Même Sarah Manigault qui avait l'habitude de recevoir le voisinage de La Rochelle dans ses salons, fut incapable de répondre le moindre mot à ces paroles du monde. L'apparence de celui qui les prononçait, le timbre inusité de la voix qui leur donnait on ne sait quel sens de moquerie et de menace, pétrifiaient toutes les femmes. Elles le regardaient avec une sorte d'horreur. Et lorsque le Rescator, après avoir adressé encore un ou deux saluts à la ronde, passa entre elles pour se diriger vers la porte, suivi de la silhouette fantôme du vieux médecin arabe, un enfant hurla de frayeur en se jetant dans les jupes de sa mère. C'est alors que la timide Abigaël, rassemblant tout son courage, osa parler. Elle dit d'une voix étranglée :

– Merci de vos souhaits, monseigneur, et merci plus encore de nous avoir sauvé la vie en ce jour dont nous ne manquerons pas désormais de bénir l'anniversaire.

Le Rescator fit demi-tour. La pénombre qui l'avait déjà englouti restitua son personnage ténébreux et insolite. Il marcha vers Abigaël qui pâlit, et l'ayant considérée, il posa la main sur sa joue pour tourner son visage d'un mouvement doux mais inflexible vers la lumière. Il souriait. Dans la lueur crue de la lanterne proche, il examinait ce pur visage de madone flamande, ces grands yeux pâles et sages, dilatés encore par l'étonnement et l'incertitude. Il dit enfin :

– La race des Iles d'Amérique va se trouver fort bien d'un tel apport de belles filles. Mais le Nouveau-Monde saura-t-il apprécier les richesses de sentiment que vous lui apportez, ma mie ? Je l'espère. En attendant, dormez en paix et cessez de vous torturer le cœur pour ce blessé qui est là...
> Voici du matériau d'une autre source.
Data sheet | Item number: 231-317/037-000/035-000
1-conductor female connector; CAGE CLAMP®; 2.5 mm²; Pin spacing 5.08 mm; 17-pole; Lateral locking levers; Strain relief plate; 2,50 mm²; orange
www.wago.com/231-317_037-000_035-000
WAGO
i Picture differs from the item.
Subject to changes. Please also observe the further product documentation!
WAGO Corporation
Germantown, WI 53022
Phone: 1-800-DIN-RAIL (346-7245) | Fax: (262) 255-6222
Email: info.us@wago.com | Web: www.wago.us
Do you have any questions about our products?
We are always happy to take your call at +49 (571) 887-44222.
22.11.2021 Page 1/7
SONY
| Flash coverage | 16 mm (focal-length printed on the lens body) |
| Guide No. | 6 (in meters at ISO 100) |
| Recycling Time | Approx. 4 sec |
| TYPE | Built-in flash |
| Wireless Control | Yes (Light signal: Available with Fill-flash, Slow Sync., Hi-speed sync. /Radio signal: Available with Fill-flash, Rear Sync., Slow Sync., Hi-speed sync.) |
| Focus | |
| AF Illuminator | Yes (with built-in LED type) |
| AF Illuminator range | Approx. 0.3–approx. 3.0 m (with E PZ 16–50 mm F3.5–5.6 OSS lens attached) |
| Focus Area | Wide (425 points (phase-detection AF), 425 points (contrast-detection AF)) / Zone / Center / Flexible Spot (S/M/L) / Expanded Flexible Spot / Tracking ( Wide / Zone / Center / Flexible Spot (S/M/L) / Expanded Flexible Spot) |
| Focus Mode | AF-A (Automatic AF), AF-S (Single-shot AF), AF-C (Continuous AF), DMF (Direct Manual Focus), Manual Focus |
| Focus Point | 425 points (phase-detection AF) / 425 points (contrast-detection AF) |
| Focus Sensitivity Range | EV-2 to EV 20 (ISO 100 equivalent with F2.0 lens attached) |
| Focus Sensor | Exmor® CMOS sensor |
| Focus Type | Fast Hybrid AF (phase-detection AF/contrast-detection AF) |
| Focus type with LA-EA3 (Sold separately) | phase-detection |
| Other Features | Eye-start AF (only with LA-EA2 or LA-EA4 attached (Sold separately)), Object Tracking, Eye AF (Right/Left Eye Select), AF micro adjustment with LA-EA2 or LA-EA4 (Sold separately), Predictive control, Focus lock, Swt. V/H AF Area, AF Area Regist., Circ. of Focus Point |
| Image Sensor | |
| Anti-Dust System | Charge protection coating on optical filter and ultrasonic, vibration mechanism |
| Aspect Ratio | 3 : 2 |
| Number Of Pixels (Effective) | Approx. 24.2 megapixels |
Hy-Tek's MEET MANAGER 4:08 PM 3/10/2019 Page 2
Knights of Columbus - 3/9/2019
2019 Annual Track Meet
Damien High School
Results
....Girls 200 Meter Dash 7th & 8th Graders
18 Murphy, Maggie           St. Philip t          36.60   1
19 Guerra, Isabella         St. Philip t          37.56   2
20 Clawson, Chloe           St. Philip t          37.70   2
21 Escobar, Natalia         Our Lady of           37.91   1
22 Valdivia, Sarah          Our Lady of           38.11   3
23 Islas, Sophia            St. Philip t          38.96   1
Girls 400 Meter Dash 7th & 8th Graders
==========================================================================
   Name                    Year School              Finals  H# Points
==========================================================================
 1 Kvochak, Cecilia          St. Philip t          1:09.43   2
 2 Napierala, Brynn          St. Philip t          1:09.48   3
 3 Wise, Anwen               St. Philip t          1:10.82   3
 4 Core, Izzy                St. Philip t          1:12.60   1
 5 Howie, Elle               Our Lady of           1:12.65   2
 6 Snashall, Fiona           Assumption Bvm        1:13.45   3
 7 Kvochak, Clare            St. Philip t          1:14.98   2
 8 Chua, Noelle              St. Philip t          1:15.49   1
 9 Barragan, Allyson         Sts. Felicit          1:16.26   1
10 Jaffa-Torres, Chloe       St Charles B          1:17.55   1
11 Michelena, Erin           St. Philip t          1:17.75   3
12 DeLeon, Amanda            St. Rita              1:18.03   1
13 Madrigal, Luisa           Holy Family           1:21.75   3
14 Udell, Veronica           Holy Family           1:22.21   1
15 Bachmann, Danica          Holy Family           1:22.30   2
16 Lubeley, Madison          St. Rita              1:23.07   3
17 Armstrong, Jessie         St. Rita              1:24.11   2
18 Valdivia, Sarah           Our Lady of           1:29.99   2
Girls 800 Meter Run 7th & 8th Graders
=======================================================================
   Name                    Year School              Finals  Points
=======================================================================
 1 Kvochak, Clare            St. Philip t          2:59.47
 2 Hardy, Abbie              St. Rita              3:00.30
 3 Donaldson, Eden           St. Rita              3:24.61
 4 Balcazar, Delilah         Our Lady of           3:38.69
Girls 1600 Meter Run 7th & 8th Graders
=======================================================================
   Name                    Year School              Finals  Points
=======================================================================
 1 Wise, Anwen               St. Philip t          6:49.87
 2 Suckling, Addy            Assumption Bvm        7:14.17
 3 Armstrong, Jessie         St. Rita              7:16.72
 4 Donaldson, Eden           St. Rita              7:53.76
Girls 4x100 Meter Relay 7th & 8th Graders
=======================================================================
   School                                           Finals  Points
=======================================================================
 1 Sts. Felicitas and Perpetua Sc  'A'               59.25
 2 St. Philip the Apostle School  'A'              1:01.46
D'un geste un peu méprisant, il désignait maître Gabriel.

– ... Je vous garantis qu'il n'est pas en danger et que vous n'aurez pas la douleur de le perdre.

La porte de l'entrepont s'était déjà refermée sur le souffle amer du vent, que les témoins de cette scène n'arrivaient pas à se remettre.

– M'est avis, dit l'horloger d'une voix lugubre, que ce pirate-là, c'est Satan en personne.

– Comment avez-vous eu l'audace de lui adresser la parole, Abigaël ? fit le pasteur Beaucaire suffoqué. Susciter l'attention d'un homme de cette espèce est dangereux, ma fille !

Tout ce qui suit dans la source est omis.